*Required action*:
Could each record be written out again exactly as it stands?

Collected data
◇ ◇ ◇ ◇ ◇
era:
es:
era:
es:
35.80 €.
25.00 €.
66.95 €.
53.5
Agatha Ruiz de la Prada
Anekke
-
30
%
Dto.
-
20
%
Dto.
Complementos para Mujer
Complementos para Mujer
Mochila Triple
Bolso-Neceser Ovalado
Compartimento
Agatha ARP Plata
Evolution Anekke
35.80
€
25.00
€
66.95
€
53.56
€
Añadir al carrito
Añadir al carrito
◇ ◇ ◇ ◇ ◇
*Final answer*:
era:
es:
era:
es:
35.80 €.
25.00 €.
66.95 €.
53.5
Agatha Ruiz de la Prada
Anekke
-
30
%
Dto.
-
20
%
Dto.
Complementos para Mujer
Complementos para Mujer
Mochila Triple
Bolso-Neceser Ovalado
Compartimento
Agatha ARP Plata
Evolution Anekke
35.80
€
25.00
€
66.95
€
53.56
€
Añadir al carrito
Añadir al carrito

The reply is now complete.